Thanks for your insight. I've re-sewn the toile with a deeper CB curve and it seems to have remedied the problem. At this point I suppose it's just a matter of truing the toile to the pattern and adding ease. I think I went wrong in the first alteration when adding 3/4" to the edge of the CB seam, maybe it was not tapered sharply enough. Like you mentioned, it does seem a bit flatter.





Gerry

That's a lot cleaner, well done.

Something I've been guilty of with my own trousers is adding a little too much ease across the seat. It's easy to forget that the cloth is towards the bias there and will have natural give. So long as things don't feel uncomfortably tight while standing, that give will allow sufficient stretch over the seat when sitting. Don't feel that you have to make things loose/baggy at the back for comfort.

Gerry

PS With your jeans cut, you could treat them more like trousers, both in cut and construction (don't feel bound to convention). I've used lighter-weight denim (the sort of stuff that gets used for denim dresses) to make conventional trousers and reinforced seams are not required.

The cut/fit is usually far better than that of jeans, especially around the seat: A more-or-less straight CB line from fork-tip to waist (as is the norm with jeans) is never a good idea. Manufacturers do that because it's easier to sew a lapped seam that way, but it creates bagginess below the seat.

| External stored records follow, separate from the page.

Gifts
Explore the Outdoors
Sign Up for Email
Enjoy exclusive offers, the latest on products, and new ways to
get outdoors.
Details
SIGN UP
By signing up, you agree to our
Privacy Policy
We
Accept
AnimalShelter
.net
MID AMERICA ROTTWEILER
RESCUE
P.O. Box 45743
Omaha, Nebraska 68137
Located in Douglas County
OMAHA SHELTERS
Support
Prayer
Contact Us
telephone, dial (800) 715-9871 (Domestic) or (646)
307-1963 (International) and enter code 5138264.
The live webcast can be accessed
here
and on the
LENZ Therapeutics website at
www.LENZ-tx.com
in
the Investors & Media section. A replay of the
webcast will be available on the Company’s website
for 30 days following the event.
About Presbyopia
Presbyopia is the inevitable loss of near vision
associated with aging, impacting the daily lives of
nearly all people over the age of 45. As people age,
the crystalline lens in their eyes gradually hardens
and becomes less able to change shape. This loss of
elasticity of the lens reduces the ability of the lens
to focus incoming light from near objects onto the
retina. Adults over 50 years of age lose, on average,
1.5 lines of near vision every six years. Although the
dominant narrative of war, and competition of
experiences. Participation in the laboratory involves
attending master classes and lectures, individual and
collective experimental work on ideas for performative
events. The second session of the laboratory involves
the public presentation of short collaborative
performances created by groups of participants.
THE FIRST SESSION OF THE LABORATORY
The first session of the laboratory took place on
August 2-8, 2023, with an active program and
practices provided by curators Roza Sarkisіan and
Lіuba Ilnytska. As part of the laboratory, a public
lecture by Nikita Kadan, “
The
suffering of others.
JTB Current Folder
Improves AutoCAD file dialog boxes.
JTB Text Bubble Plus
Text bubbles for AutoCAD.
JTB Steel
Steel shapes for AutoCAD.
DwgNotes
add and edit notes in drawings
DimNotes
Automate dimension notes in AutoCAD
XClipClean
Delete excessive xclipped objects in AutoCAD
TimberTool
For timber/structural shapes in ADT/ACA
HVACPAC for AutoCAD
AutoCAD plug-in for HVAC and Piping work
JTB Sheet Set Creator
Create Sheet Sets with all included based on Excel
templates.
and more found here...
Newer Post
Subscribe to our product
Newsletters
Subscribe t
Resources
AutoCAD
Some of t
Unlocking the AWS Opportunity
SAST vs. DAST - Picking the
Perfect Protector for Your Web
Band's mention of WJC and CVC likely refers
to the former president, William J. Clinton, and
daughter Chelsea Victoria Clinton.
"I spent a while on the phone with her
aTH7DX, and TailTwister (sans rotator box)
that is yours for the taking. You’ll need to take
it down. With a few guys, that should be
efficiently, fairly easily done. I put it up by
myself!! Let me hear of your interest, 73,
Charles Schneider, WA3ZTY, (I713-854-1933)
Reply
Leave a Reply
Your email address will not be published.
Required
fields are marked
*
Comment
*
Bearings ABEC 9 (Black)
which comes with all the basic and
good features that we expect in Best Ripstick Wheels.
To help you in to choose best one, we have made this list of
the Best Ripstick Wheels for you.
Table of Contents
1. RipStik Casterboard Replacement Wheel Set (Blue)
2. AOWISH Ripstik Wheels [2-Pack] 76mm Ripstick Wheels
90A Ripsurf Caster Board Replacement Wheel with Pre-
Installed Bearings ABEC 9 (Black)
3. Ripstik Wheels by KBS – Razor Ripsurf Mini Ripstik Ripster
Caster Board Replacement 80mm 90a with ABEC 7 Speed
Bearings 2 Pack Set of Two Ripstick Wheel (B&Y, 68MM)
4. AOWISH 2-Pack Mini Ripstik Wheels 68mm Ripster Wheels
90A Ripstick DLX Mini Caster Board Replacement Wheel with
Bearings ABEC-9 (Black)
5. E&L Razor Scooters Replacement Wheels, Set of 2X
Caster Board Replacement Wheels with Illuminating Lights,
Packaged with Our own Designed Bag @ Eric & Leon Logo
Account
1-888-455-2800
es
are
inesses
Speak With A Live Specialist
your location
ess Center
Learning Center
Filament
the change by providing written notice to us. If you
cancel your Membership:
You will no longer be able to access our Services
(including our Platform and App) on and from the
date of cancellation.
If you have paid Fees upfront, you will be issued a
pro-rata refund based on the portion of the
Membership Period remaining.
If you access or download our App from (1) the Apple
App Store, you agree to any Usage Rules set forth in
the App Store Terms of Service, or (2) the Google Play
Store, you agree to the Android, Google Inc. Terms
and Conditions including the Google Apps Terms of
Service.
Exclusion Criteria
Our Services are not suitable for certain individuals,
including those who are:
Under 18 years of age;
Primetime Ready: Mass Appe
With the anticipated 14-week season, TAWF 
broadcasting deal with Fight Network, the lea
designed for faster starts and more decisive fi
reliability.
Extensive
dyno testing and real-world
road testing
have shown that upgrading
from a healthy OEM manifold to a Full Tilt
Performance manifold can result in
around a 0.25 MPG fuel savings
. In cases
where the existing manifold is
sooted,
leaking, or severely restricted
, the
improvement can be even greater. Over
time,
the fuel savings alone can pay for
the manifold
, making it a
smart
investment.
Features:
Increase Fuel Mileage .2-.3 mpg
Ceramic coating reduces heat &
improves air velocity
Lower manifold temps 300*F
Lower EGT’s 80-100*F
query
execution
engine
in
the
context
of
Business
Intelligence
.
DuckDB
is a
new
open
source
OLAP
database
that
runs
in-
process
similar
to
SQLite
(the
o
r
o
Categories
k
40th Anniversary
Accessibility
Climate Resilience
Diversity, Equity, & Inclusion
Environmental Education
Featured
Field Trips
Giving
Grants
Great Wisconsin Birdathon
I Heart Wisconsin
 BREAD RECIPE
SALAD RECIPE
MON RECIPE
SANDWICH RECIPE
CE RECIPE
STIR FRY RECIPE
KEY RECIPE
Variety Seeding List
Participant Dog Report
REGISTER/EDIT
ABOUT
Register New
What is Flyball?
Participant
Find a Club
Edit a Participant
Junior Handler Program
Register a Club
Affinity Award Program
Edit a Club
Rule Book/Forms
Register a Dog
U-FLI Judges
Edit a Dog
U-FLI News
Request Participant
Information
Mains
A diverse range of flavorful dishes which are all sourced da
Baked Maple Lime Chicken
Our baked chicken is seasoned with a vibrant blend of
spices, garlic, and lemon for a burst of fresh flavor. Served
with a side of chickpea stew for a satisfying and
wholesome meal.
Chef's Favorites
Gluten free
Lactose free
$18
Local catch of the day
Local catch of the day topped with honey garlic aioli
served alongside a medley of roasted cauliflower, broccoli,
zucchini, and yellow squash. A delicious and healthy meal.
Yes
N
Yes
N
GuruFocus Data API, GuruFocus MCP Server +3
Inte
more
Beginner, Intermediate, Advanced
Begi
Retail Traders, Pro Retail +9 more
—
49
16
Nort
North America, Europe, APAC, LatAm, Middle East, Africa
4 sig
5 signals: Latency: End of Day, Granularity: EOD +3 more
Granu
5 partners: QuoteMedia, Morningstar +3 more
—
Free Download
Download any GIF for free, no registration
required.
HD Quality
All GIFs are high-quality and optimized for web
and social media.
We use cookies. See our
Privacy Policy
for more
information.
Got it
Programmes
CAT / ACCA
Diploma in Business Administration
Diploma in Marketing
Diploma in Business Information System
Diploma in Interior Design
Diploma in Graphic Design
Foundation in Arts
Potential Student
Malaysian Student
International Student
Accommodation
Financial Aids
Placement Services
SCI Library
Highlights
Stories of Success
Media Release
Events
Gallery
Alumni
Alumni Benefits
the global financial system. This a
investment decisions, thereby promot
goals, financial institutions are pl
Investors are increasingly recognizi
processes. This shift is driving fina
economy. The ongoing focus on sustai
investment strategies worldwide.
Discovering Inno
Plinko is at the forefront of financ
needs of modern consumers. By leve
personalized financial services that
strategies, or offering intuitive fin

The only thing I don't like about denim is that it's not colourfast, so if making things more conventionally, pressing seams etc results in blue stains all over the ironing board cover, from the steam. In that respect, cotton suiting - especially chambray, if you can find it - is a far better option. Also, with the last batch of denim I used, it was out of true. I literally spent an entire morning stretching the stuff back into shape (which required a lot of effort!). Such is the nature of cheaper cloth.